En ce qui concerne les supports d’information sur les nouvelles technologies telles que les NT à la disposition du public non initié, internet apparaît clairement comme le premier endroit où aller (où les gens préfèrent consulter Google ou Wikipedia plutôt que les revues et publications scientifiques en ligne) (voir figure 5). Dans le même temps, internet – et en particulier les médias sociaux (Facebook notamment) – sont des sources d’information considérées comme étant les moins fiables (même si nous avons aussi observé un problème de confiance envers la presse populaire et les journaux). Les actualités, émissions scientifiques et documentaires à la télévision sont en revanche considérés comme fiables. En général, la pénétration du thème des NT dans les médias et les supports d’information semble relativement modeste dans l’opinion publique. Il en va de même pour les événements culturels et expositions muséales qui traitent des NT.
L’avenir de l’implication du public dans la science repose sur des expériences à l’aide de nouveaux moyens de communication innovants, incluant des séquences participatives et faisant appel à la sensibilité culturelle de l’auditoire. Quant aux contenus, il est clair que les développements scientifiques doivent être exposés au public non initié sous la forme d’histoires en connexion avec leur environnement immédiat. Le retentissement de certaines avancées est énorme dans la communauté scientifique, mais tout à fait secondaire pour le grand public. Dans notre étude, nous avons identifié trois types de groupes cibles pour l’information relative aux NT, dont les motivations à recevoir l’information dépendent de divers facteurs. Le premier groupe correspond aux individus qui se considèrent comme représentatifs des valeurs sociétales et se sentent généralement concernés par les progrès technologiques et jusqu’où il convient d’aller (les NT ont-elles vraiment du sens ? Qui en a le contrôle ? Qu’en est-il des aspects éthiques, juridiques, sociaux ? …).

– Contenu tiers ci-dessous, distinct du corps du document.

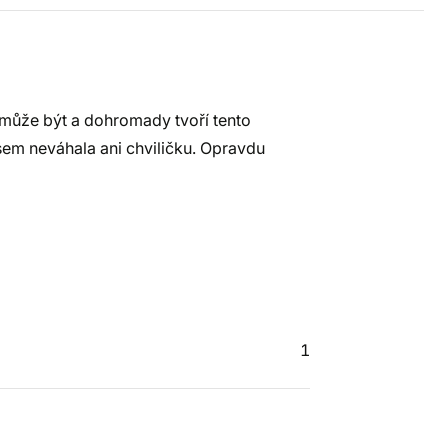
může být a dohromady tvoří tento
 jsem neváhala ani chviličku. Opravdu
1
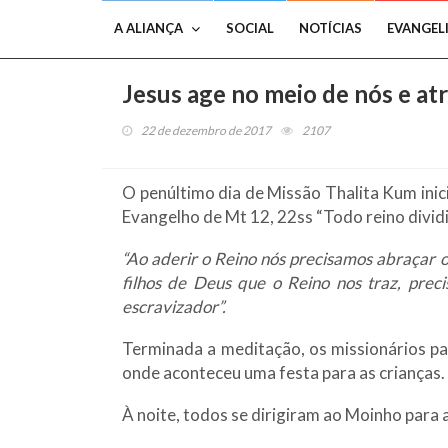
A ALIANÇA
SOCIAL
NOTÍCIAS
EVANGEL
Jesus age no meio de nós e at
22 de dezembro de 2017
2107
O penúltimo dia de Missão Thalita Kum inic
Evangelho de Mt 12, 22ss “Todo reino divid
“Ao aderir o Reino nós precisamos abraçar o
filhos de Deus que o Reino nos traz, pre
escravizador”.
Terminada a meditação, os missionários pa
onde aconteceu uma festa para as crianças.
À noite, todos se dirigiram ao Moinho para 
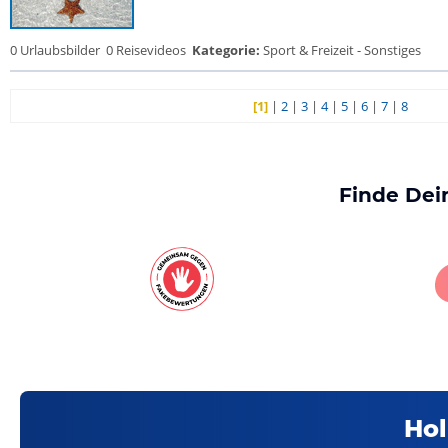
0 Urlaubsbilder
0 Reisevideos
Kategorie:
Sport & Freizeit - Sonstiges
[1]
|
2
|
3
|
4
|
5
|
6
|
7
|
8
Finde Dei
Hol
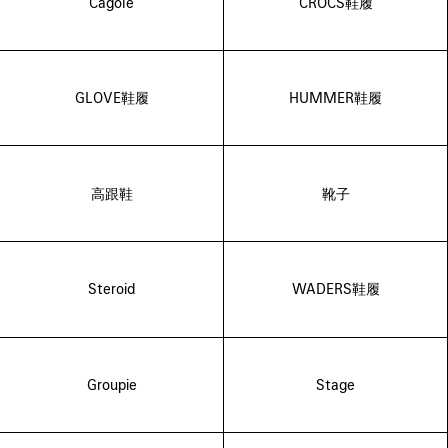
Cagole
CROCS鞋履
GLOVE鞋履
HUMMER鞋履
高跟鞋
靴子
Steroid
WADERS鞋履
Groupie
Stage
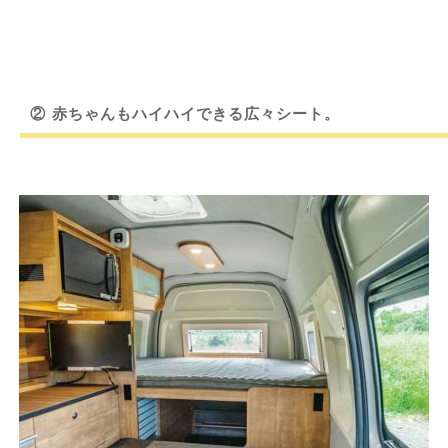
②
赤ちゃんもハイハイできる広々シート。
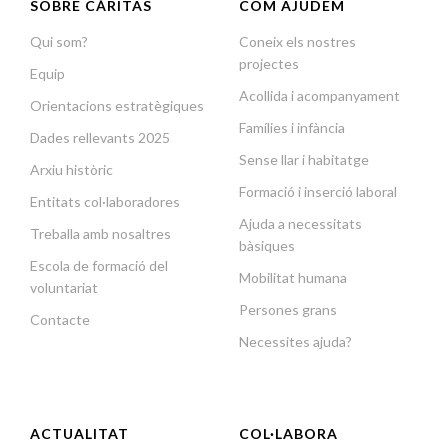
SOBRE CÀRITAS
COM AJUDEM
Qui som?
Coneix els nostres
projectes
Equip
Acollida i acompanyament
Orientacions estratègiques
Famílies i infància
Dades rellevants 2025
Sense llar i habitatge
Arxiu històric
Formació i inserció laboral
Entitats col·laboradores
Ajuda a necessitats
Treballa amb nosaltres
bàsiques
Escola de formació del
Mobilitat humana
voluntariat
Persones grans
Contacte
Necessites ajuda?
ACTUALITAT
COL·LABORA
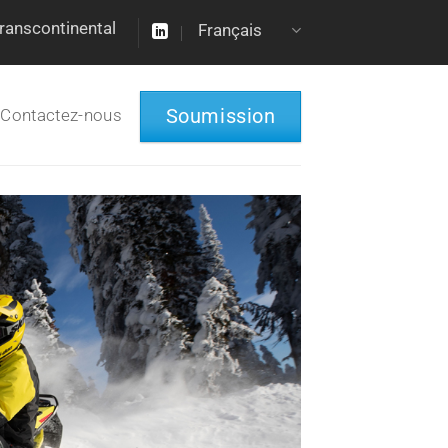
 Transcontinental
Français
Soumission
Contactez-nous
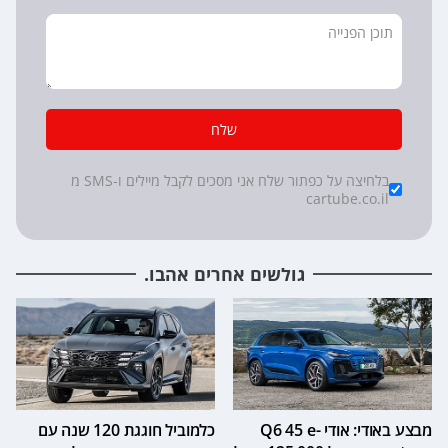
שלח
*
Checkboxes
בלחיצה על כפתור שלח אני מסכים לקבל מיילים ו-SMS מ
cartube.co.il
גולשים אחרים אהבו.
מבצע באודי: אודי Q6 45 e-
כלמוביל חוגגת 120 שנה עם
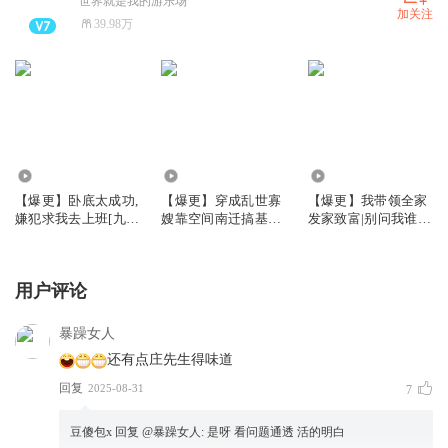
世界就是我的游乐场
加关注
39.98万
2005.45万
1361.85万
970.27万
【爆更】卧底太成功,
【爆更】穿成乱世寡
【爆更】我带领全家
嫌犯求我去上班[九
嫂靠空间南迁搞基建
发家致富|别问我谁是
零]|姣姣布丙火白夜
丨全家提前两年准备
迪斯科姣姣兮
大逃荒原班人马丨多
人有声剧
用户评论
暴躁女人
还有点庄先生得味道
回复
2025-08-31
7
豆傻包x
回复 @
暴躁女人
:
是呀 看问题通透 活的明白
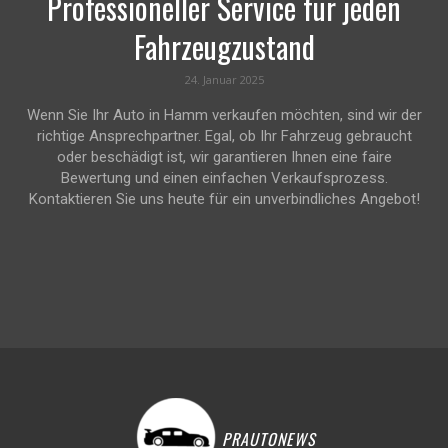
Professioneller Service für jeden
Fahrzeugzustand
24. Januar 2025
Wenn Sie Ihr Auto in Hamm verkaufen möchten, sind wir der
richtige Ansprechpartner. Egal, ob Ihr Fahrzeug gebraucht
oder beschädigt ist, wir garantieren Ihnen eine faire
Bewertung und einen einfachen Verkaufsprozess.
Kontaktieren Sie uns heute für ein unverbindliches Angebot!
PRAUTONEWS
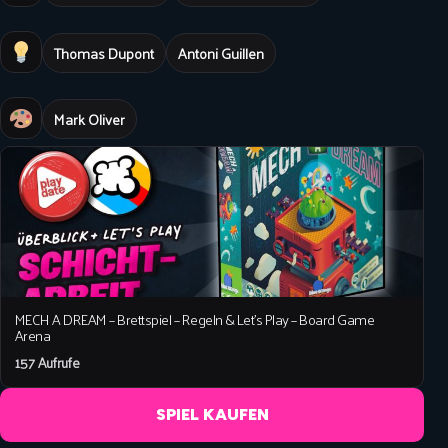
Thomas Dupont
Antoni Guillen
Mark Oliver
MECH A DREAM – Brettspiel – Regeln & Let’s Play – Board Game
Arena
157 Aufrufe
SPIEL KAUFEN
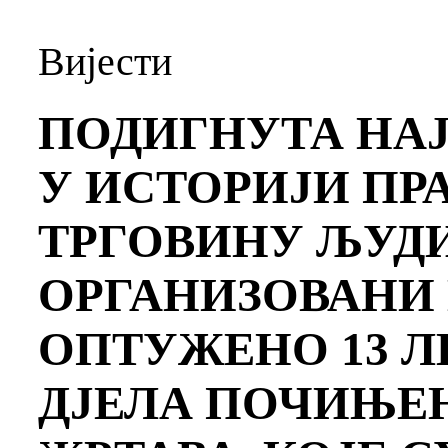
Вијести
ПОДИГНУТА НА
У ИСТОРИЈИ ПР
ТРГОВИНУ ЉУД
ОРГАНИЗОВАНИ
ОПТУЖЕНО 13 Л
ДЈЕЛА ПОЧИЊЕН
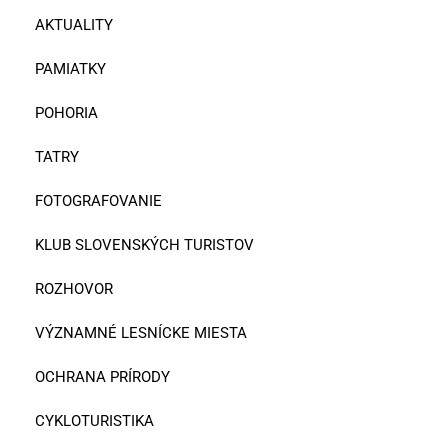
AKTUALITY
PAMIATKY
POHORIA
TATRY
FOTOGRAFOVANIE
KLUB SLOVENSKÝCH TURISTOV
ROZHOVOR
VÝZNAMNÉ LESNÍCKE MIESTA
OCHRANA PRÍRODY
CYKLOTURISTIKA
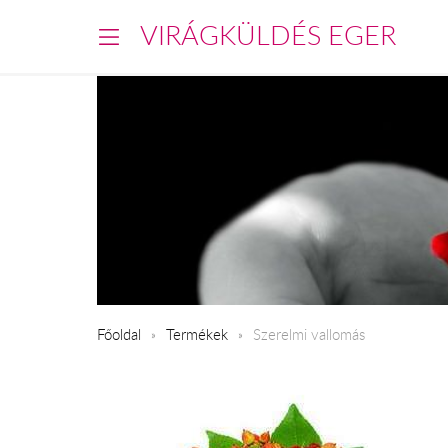
VIRÁGKÜLDÉS EGER
Főoldal
Termékek
Szerelmi vallomás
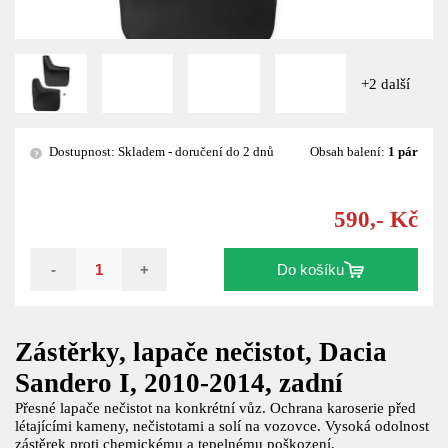
+2 další
Dostupnost: Skladem - doručení do 2 dnů
Obsah balení:
1 pár
?
590,- Kč
-
+
Do košíku
Zástěrky, lapače nečistot, Dacia
Sandero I, 2010-2014, zadní
Přesné lapače nečistot na konkrétní vůz. Ochrana karoserie před
létajícími kameny, nečistotami a solí na vozovce. Vysoká odolnost
zástěrek proti chemickému a tepelnému poškození.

Le deuxième groupe représente le consommateur conscient type qui veut disposer d’outils pour soupeser ses décisions d’achat (quels sont les produits et les étiquettes auxquels je peux faire confiance ? Existe-t-il des procédures de normalisation ? Quels sont les bénéfices et les risques établis de tels ou tels produits ? …). Pour le troisième groupe, l’approche de l’apprentissage tout au long de la vie s’applique (comment rester dans l’air du temps ? Où trouver la meilleure vue d’ensemble sur une nouvelle technologie ?).

En conclusion, en matière de communication scientifique – et cela s’applique à tous les groupes – il existe clairement un besoin de rattrapage au niveau de la diffusion de l’information sur les NT en lien avec les aspects éthiques, juridiques et sociaux. Il ressort également un intérêt vertical pour une information sur l’impact et l’évaluation des risques des NT en cours au niveau national, européen et international.